The Advisors' Blog

This blog features wisdom from respected compensation consultants and lawyers

May 26, 2016

19 Get Perks Valued Over $1 Million

Broc Romanek, CompensationStandards.com

Here’s an article from the USA Today:

Big paychecks and options grants are two ways that CEOs score. But there also are perks – worth millions or more in some cases – that continue to be paid despite greater scrutiny over such windfalls. There are 19 current CEOs, including Omar Ishrak of medical device company Medtronic (MDT), Dion Weisler of HP (HPQ) and Mark Zuckerberg of social networking giant Facebook (FB), who were awarded “other compensation” – or perks as they’re commonly called – valued at $1 million or more in the most recent fiscal year, according to a USA TODAY analysis of data from S&P Global Market Intelligence. “We rarely see perks over $1 million,” says Dan Marcec, director of content at executive pay tracker Equilar. “When you do, you can venture to say they are unusual.”

Perks such as the personal use of the corporate jet or membership dues to country clubs continue to be a controversial way to pay CEOs. Perks have been flat for several years as investors pay closer attention to them. Big perk packages largely fell out of favor around 2011 when new regulation shined a bright light on everything companies were paying executives, says Robert Newbury, director on executive compensation at Willis Towers Watson.
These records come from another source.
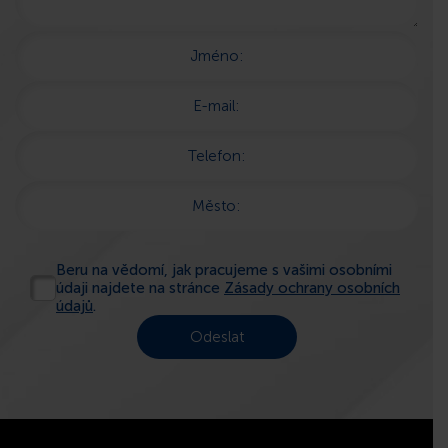
Jméno:
E-mail:
Telefon:
Město:
Beru na vědomí, jak pracujeme s vašimi osobními
údaji najdete na stránce
Zásady ochrany osobních
údajů
.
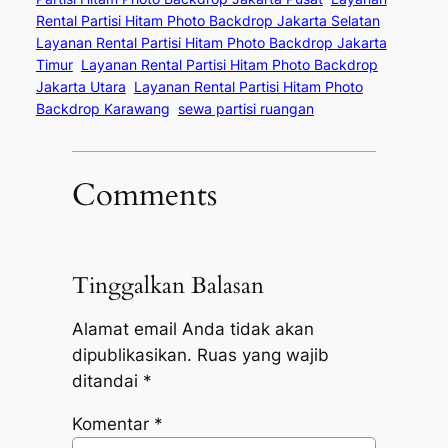
Rental Partisi Hitam Photo Backdrop Jakarta Selatan
Layanan Rental Partisi Hitam Photo Backdrop Jakarta
Timur
Layanan Rental Partisi Hitam Photo Backdrop
Jakarta Utara
Layanan Rental Partisi Hitam Photo
Backdrop Karawang
sewa partisi ruangan
Comments
Tinggalkan Balasan
Alamat email Anda tidak akan
dipublikasikan.
Ruas yang wajib
ditandai
*
Komentar
*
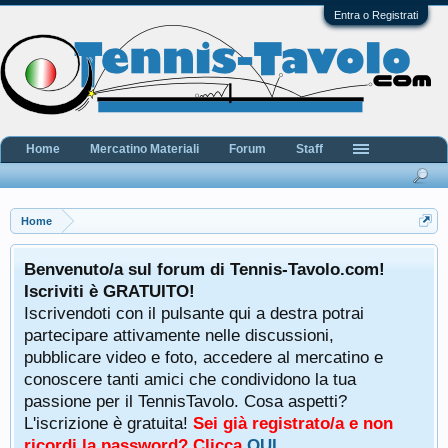
Entra o Registrati
Home
Mercatino Materiali
Forum
Staff
Home
Benvenuto/a sul forum di Tennis-Tavolo.com!
Iscriviti è GRATUITO!
Iscrivendoti con il pulsante qui a destra potrai
partecipare attivamente nelle discussioni,
pubblicare video e foto, accedere al mercatino e
conoscere tanti amici che condividono la tua
passione per il TennisTavolo. Cosa aspetti?
L'iscrizione è gratuita!
Sei già registrato/a e non
ricordi la password? Clicca
QUI
.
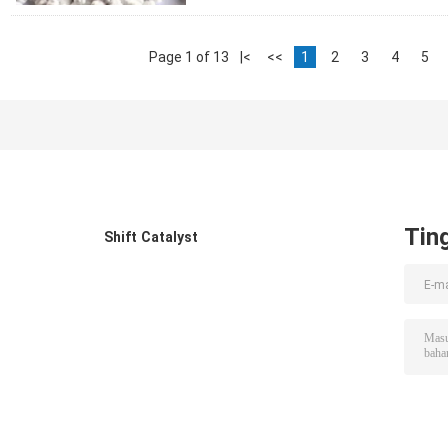
Page 1 of 13
|<
<<
1
2
3
4
5
Tin
Shift Catalyst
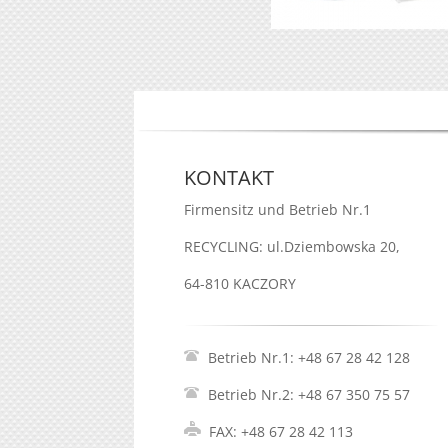
KONTAKT
Firmensitz und Betrieb Nr.1
RECYCLING: ul.Dziembowska 20,
64-810 KACZORY
Betrieb Nr.1: +48 67 28 42 128
Betrieb Nr.2: +48 67 350 75 57
FAX: +48 67 28 42 113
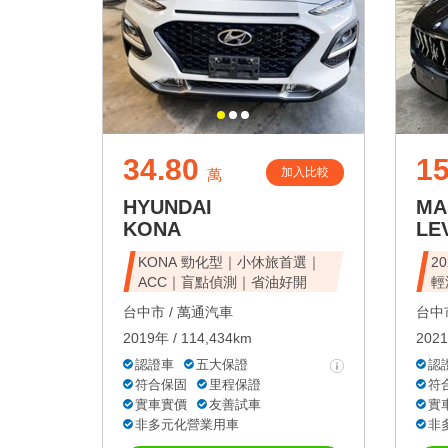
34.80
1
加入比較
萬
HYUNDAI
MA
KONA
LE
KONA 勁化型｜小休旅首選｜
20
ACC｜盲點偵測｜省油好開
輕
台中市 /
萬通汽車
台中市
2019年 / 114,434km
2021
認證車
五大保證
認
符合保固
里程保證
符
實車實價
友善試車
實
非多元化營業用車
非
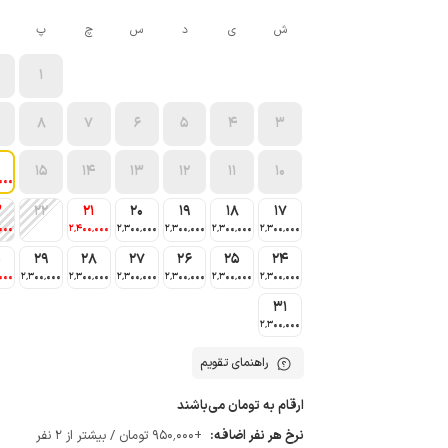
ش
ی
د
س
چ
پ
1
8
7
6
5
4
3
15
14
13
12
11
10
000
3
22
21
20
19
18
17
000
2٬400٬000
2٬300٬000
2٬300٬000
2٬300٬000
2٬300٬000
0
29
28
27
26
25
24
000
2٬300٬000
2٬300٬000
2٬300٬000
2٬300٬000
2٬300٬000
2٬300٬000
31
2٬300٬000
راهنمای تقویم
ارقام به تومان می‌باشند
نرخ هر نفر اضافه:
+950٬000 تومان / بیشتر از 2 نفر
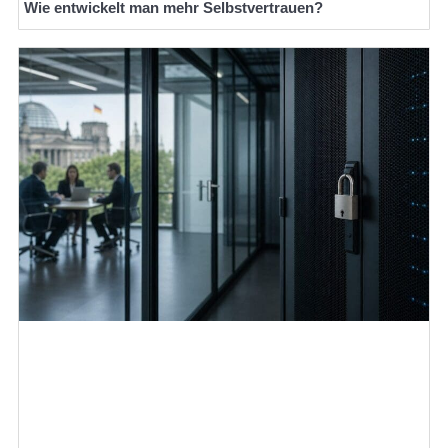
Wie entwickelt man mehr Selbstvertrauen?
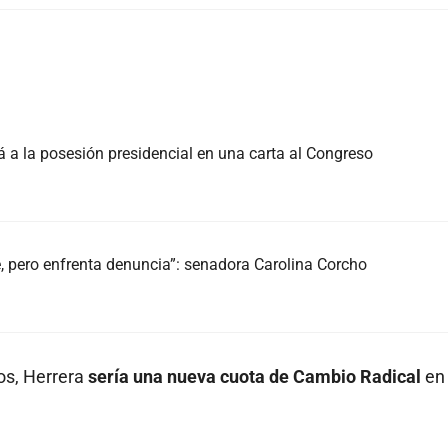
á a la posesión presidencial en una carta al Congreso
e, pero enfrenta denuncia”: senadora Carolina Corcho
cos, Herrera
sería una nueva cuota de Cambio Radical
en 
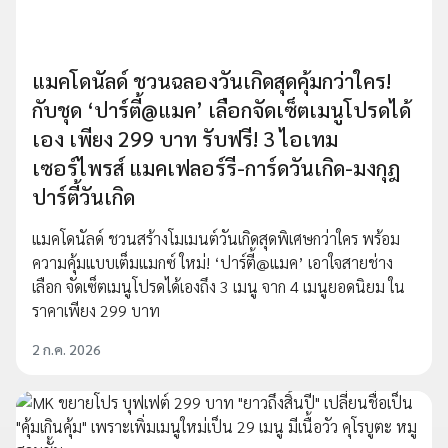
แมคโดนัลด์ ชวนฉลองวันเกิดสุดคุ้มกว่าใคร!
กับชุด ‘ปาร์ตี้@แมค’ เลือกจัดเซ็ตเมนูโปรดได้
เอง เพียง 299 บาท รับฟรี! 3 ไอเทม
เซอร์ไพรส์ แมคเฟลอร์รี-การ์ดวันเกิด-มงกุฎ
ปาร์ตี้วันเกิด
แมคโดนัลด์ ชวนสร้างโมเมนต์วันเกิดสุดพิเศษกว่าใคร พร้อม
ความคุ้มแบบเต็มแมกซ์ ใหม่! ‘ปาร์ตี้@แมค’ เอาใจสายช่าง
เลือก จัดเซ็ตเมนูโปรดได้เองถึง 3 เมนู จาก 4 เมนูยอดนิยม ใน
ราคาเพียง 299 บาท
2 ก.ค. 2026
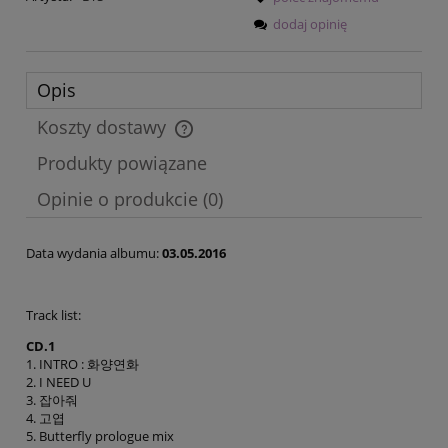
dodaj opinię
Opis
Koszty dostawy
Cena nie zawiera ewentualnych kosztów płatności
Produkty powiązane
Opinie o produkcie (0)
Data wydania albumu:
03.05.2016
Track list:
CD.1
1. INTRO : 화양연화
2. I NEED U
3. 잡아줘
4. 고엽
5. Butterfly prologue mix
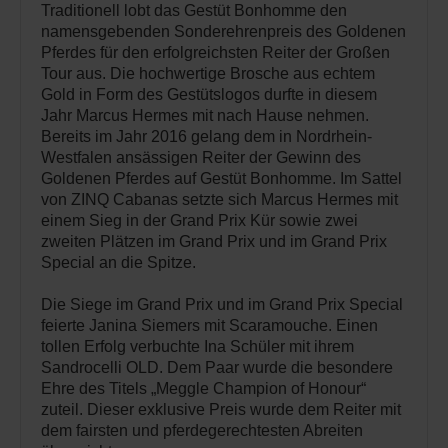
Traditionell lobt das Gestüt Bonhomme den
namensgebenden Sonderehrenpreis des Goldenen
Pferdes für den erfolgreichsten Reiter der Großen
Tour aus. Die hochwertige Brosche aus echtem
Gold in Form des Gestütslogos durfte in diesem
Jahr Marcus Hermes mit nach Hause nehmen.
Bereits im Jahr 2016 gelang dem in Nordrhein-
Westfalen ansässigen Reiter der Gewinn des
Goldenen Pferdes auf Gestüt Bonhomme. Im Sattel
von ZINQ Cabanas setzte sich Marcus Hermes mit
einem Sieg in der Grand Prix Kür sowie zwei
zweiten Plätzen im Grand Prix und im Grand Prix
Special an die Spitze.
Die Siege im Grand Prix und im Grand Prix Special
feierte Janina Siemers mit Scaramouche. Einen
tollen Erfolg verbuchte Ina Schüler mit ihrem
Sandrocelli OLD. Dem Paar wurde die besondere
Ehre des Titels „Meggle Champion of Honour“
zuteil. Dieser exklusive Preis wurde dem Reiter mit
dem fairsten und pferdegerechtesten Abreiten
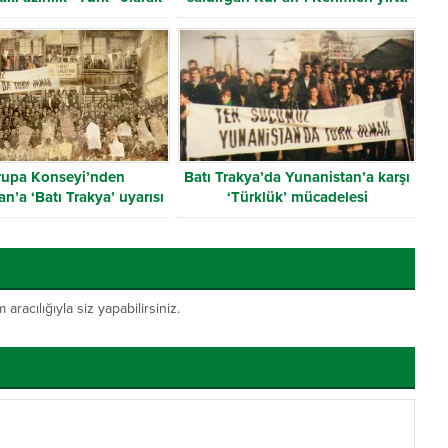
tanınmalı
rupa Konseyi’nden
Batı Trakya’da Yunanistan’a karşı
n’a ‘Batı Trakya’ uyarısı
‘Türklük’ mücadelesi
acılığıyla siz yapabilirsiniz.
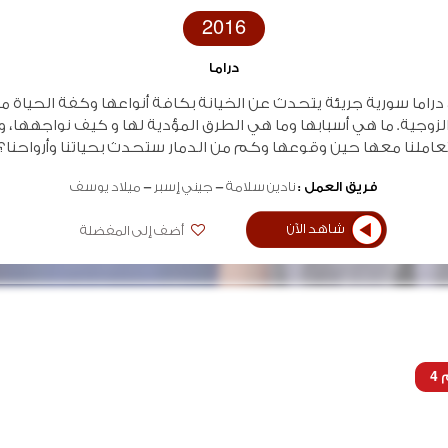
2016
دراما
دراما سورية جريئة يتحدث عن الخيانة بكافة أنواعها وكفة الحياة م
الزوجية. ما هي أسبابها وما هي الطرق المؤدية لها و كيف نواجهها، 
عاملنا معها حين وقوعها وكم من الدمار ستحدث بحياتنا وأرواحنا؟
فريق العمل :
نادين سلامة
جيني إسبر
ميلاد يوسف
شاهد الآن
أضف إلى المفضلة
4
Suddenly additional disclosures prompted many companies to cut these payments, Marcec says. From 2011 through 2012, the number of Fortune 100 CEOs that got aircraft perks, for instance, fell 3.9 percentage points to 38.9%, Marcec says.

Pricey perks are still around, but are mostly ones companies think are highly defensible, Marcec says. The biggest total perk award, valued at nearly $26 million, went to Medtronic’s Ishrak. The value of his perks amounts to 65% of the total $39.5 million he was paid in fiscal 2015. Nearly all those perks were associated with the company repaying a tax Ishrak was hit with following the company’s corporate inversion, which moved its headquarters to Ireland.

When Medtronic bought Ireland’s Covidien, that triggered a capital gains tax that all investors including Ishrak had to pay. It also triggered an excise tax from the federal government, which serves as a sort of penalty for such moves. The company repaid that excise tax back to Ishrak as well as other members of the management team. The “gross up” payment was made to allow management “to focus on what is in the best interests of the company, and not on their personal finances,” according to a statement from company spokesman Fernando Vivanco.

Payments to help CEOs pay big tax liabilities continue to be sources of big big perks. HP’s Dion Weisler pulled in perks of $12.1 million – coming from several key benefits. Weisler got a $9.1 million payment in order to cover additional taxes resulting from the fact Weisler moved to the U.S. But there other perks connected to his move. Weisler, who used to live in Singapore, was paid $2.4 million to pay for his permanent relocation to Palo Alto, Calif., where the company is based.

Seems like being a famous CEO comes with a cost – one that companies might help pay. Facebook’s Zuckerberg is paid $1 in salary and has been given no stock grants for years for his role as CEO. But he received $5 million in perks – of which $4.3 million is connected with costs of personal security at his home and during personal travel. Just showing how much more costly it’s getting to protect Zuckerberg, the cost of his personal security is up 61% from 2013.

Keeping Zuckerberg protected also costs nearly three times more than the $1.6 million Amazon has paid to secure its famous billionaire CEO, Jeff Bezos. Bezos’ security program had been one of the most costly for years, Marcec says, but has been easily surpassed by Zuckerberg’s. Facebook declined to comment. But Facebook’s regulatory filing states, “Because of the high visibility of our company, our compensation and governance committee has authorized an ‘overall security program’ for Mr. Zuckerberg to address safety concerns due to specific threats to his safety arising directly as a result of his position as our founder, Chairman, and CEO.”

Like Zuckerberg, Steven Kean, CEO of energy firm Kinder Morgan received $1 in salary and was paid no bonus or stock awards. His entire $1.1 million in compensation for 2015 came from “other compensation.” That payment represented dividend equivalents, or payments due on stock he has not yet vested. Kean requested “that he not receive dividend equivalent payments on his shares of restricted stock for the third and fourth quarters of 2015,” according to an email from spokesman Richard Wheatley. “His total compensation for 2015 consists of dividend equivalents on his shares of restricted stock for the fourth quarter of 2014 and the first and second quarters of 2015 and certain benefits available to our U.S. employees generally.”

So while companies are cutting back in perks overall, there are still big ones companies think are worth the price – and scrutiny. “Companies’ evaluation determines if (perks) satisfy a business need to help executives perform seven days a week,” Newbury says. “If companies can justify them, they leave them in.”